Records from a collection
= = = =
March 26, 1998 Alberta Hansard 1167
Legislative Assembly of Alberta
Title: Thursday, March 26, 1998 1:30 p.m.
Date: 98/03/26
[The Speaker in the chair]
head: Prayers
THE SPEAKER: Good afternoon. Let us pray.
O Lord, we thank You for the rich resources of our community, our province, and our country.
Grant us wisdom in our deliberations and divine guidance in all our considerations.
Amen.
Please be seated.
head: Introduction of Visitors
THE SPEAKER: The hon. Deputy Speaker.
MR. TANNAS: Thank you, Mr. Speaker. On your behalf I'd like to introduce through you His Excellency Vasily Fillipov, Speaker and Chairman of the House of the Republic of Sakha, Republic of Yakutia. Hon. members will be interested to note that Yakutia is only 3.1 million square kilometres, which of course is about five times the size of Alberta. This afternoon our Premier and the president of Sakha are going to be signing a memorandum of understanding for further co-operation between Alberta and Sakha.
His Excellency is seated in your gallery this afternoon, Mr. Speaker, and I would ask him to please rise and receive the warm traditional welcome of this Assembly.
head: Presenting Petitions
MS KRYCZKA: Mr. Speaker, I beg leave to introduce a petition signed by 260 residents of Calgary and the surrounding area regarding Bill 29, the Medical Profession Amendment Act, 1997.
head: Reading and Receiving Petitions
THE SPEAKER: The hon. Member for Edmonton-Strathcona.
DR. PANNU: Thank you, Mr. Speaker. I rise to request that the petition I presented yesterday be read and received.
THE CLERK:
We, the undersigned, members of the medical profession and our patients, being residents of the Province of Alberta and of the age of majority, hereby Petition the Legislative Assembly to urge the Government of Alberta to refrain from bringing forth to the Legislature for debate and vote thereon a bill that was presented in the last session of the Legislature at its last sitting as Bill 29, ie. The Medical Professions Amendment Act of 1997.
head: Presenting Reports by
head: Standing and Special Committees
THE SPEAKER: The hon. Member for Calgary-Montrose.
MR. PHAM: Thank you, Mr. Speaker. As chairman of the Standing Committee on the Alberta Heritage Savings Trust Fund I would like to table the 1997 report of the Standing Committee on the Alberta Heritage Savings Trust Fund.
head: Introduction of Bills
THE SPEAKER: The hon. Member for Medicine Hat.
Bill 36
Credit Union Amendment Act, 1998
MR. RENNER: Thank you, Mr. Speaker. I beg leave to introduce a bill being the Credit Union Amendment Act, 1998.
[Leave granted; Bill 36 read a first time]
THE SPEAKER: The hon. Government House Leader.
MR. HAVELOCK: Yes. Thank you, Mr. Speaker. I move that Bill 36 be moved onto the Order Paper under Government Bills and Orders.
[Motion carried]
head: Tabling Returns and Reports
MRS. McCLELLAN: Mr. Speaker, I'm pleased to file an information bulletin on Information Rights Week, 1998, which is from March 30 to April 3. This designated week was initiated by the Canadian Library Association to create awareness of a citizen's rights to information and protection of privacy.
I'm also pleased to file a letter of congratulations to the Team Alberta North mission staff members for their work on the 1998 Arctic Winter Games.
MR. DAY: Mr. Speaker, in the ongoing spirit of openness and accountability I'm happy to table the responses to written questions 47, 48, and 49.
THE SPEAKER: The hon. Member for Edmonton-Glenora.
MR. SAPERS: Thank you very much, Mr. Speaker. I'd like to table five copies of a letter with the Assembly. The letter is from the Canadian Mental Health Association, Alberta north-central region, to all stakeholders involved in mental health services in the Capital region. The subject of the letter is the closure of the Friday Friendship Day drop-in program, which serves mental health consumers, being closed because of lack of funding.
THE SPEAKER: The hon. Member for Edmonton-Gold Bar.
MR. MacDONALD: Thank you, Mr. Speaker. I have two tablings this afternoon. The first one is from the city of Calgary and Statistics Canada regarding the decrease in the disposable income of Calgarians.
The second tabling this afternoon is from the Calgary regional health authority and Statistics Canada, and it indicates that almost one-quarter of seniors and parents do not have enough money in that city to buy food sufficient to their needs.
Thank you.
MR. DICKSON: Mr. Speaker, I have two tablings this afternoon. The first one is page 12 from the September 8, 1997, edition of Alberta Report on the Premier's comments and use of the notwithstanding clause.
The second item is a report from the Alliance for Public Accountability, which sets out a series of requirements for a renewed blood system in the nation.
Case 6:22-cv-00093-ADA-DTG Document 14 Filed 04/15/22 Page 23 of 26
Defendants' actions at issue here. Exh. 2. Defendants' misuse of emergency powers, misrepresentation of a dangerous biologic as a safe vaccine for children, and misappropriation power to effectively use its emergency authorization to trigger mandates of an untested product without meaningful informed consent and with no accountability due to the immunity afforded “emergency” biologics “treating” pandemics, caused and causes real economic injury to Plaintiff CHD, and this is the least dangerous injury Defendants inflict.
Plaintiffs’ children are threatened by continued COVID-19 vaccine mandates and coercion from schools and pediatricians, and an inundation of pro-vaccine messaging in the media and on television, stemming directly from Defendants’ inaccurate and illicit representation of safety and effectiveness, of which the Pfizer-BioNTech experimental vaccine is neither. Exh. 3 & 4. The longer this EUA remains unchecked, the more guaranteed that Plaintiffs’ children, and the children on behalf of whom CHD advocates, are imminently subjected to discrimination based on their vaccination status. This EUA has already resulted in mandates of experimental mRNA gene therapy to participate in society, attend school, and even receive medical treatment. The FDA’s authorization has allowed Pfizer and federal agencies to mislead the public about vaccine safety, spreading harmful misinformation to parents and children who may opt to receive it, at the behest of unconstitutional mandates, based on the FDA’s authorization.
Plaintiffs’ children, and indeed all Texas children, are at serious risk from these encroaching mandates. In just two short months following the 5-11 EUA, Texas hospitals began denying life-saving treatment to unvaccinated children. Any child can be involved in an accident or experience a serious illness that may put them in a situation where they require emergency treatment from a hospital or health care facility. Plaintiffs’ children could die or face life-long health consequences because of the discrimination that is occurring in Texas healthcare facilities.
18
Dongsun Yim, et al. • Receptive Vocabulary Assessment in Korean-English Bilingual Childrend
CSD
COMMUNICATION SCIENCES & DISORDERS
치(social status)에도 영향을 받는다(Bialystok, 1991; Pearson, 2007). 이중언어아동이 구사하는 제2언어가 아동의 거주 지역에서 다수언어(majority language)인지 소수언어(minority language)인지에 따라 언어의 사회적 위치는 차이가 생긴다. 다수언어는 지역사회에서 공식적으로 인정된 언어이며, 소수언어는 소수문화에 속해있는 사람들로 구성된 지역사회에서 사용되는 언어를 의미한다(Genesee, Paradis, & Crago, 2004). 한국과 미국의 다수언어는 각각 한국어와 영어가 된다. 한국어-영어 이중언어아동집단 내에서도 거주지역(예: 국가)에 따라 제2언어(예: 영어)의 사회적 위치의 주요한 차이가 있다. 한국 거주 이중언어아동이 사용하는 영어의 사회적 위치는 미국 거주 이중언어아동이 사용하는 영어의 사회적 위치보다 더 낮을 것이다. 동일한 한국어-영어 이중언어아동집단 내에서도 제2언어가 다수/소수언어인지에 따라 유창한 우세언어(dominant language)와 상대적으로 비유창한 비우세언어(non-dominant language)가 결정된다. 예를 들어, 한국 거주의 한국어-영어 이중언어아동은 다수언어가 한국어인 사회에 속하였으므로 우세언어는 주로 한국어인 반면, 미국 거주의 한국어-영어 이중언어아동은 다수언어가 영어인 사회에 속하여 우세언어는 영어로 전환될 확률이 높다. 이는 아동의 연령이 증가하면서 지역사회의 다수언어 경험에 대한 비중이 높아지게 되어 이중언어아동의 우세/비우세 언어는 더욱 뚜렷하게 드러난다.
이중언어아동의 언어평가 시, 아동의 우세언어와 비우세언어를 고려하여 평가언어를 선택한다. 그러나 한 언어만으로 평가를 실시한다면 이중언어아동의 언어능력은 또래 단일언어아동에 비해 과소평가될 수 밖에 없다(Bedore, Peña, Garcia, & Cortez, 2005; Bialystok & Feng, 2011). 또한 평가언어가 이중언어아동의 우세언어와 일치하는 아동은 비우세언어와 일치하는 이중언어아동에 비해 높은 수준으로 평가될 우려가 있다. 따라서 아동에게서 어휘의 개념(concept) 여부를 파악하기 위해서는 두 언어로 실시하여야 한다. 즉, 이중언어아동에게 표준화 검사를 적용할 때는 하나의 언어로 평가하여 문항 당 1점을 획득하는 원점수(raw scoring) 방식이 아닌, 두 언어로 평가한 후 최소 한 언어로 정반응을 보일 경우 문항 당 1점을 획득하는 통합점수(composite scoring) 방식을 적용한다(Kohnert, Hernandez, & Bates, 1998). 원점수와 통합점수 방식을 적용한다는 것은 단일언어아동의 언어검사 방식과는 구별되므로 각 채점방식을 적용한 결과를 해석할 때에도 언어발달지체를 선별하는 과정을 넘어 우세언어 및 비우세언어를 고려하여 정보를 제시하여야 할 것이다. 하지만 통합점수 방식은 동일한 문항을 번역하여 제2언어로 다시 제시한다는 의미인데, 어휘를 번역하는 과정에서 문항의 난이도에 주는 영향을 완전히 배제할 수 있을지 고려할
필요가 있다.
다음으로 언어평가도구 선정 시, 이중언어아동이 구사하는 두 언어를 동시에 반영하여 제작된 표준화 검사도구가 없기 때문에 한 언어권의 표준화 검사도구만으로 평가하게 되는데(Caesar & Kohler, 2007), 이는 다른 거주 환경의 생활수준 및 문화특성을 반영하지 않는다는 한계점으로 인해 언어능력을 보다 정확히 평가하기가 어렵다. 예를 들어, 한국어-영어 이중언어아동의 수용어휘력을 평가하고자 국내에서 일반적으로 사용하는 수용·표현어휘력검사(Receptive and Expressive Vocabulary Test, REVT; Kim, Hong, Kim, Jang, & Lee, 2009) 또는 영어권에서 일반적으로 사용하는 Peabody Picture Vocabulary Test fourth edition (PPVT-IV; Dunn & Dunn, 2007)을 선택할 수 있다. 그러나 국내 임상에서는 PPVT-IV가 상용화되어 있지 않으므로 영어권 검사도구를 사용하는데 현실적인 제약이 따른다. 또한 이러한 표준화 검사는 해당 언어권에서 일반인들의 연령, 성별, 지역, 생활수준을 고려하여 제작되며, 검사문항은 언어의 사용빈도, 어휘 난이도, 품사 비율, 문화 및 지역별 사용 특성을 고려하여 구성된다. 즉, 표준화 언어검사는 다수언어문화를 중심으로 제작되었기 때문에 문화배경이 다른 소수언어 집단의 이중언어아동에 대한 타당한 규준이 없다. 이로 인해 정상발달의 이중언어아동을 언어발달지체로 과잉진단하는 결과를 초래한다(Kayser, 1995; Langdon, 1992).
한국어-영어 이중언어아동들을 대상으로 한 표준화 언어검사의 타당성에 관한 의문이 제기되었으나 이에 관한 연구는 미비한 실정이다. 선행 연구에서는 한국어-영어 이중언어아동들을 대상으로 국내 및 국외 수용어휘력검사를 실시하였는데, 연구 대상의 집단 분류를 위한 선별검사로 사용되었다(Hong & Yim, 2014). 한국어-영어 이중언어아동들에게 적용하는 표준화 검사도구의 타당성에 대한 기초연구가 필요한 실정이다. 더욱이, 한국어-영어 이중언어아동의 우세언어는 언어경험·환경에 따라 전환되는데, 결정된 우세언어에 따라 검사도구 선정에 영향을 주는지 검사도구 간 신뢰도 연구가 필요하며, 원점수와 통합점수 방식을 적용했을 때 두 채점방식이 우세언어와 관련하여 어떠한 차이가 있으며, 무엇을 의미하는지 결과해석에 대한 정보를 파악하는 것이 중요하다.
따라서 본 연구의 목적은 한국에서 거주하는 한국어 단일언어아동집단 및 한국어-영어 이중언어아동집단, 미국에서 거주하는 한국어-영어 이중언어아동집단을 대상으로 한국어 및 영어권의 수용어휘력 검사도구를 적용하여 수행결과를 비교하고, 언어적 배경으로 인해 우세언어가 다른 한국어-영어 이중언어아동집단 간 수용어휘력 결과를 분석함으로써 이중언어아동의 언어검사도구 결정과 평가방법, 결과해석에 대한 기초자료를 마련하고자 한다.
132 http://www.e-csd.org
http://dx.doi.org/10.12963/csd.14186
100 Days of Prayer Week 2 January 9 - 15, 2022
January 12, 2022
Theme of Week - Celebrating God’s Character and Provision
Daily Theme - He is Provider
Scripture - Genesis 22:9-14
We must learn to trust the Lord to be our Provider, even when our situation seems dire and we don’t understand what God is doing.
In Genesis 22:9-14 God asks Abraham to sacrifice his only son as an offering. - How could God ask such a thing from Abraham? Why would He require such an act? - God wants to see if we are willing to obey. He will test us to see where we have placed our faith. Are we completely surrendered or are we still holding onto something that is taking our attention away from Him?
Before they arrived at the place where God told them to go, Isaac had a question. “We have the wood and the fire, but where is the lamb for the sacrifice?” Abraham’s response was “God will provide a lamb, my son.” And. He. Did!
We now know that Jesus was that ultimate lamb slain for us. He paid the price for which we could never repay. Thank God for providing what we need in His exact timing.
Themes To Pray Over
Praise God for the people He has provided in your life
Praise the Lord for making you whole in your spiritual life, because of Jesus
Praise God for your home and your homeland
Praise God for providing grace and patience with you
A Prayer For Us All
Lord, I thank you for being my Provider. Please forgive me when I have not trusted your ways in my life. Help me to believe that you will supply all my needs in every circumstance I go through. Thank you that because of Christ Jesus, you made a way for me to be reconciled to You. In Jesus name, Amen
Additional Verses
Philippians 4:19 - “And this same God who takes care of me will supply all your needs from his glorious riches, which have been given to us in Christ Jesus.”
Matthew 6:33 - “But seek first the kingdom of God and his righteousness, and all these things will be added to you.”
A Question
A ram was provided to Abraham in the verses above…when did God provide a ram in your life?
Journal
= = = =
Assigned task: Look above for the line containing "100 Days of". Output from there through the line containing "In Genesis 22:9-14", exactly and inclusively.

Expected answer:
100 Days of Prayer Week 2 January 9 - 15, 2022
January 12, 2022
Theme of Week - Celebrating God’s Character and Provision
Daily Theme - He is Provider
Scripture - Genesis 22:9-14
We must learn to trust the Lord to be our Provider, even when our situation seems dire and we don’t understand what God is doing.
In Genesis 22:9-14 God asks Abraham to sacrifice his only son as an offering. - How could God ask such a thing from Abraham? Why would He require such an act? - God wants to see if we are willing to obey. He will test us to see where we have placed our faith. Are we completely surrendered or are we still holding onto something that is taking our attention away from Him?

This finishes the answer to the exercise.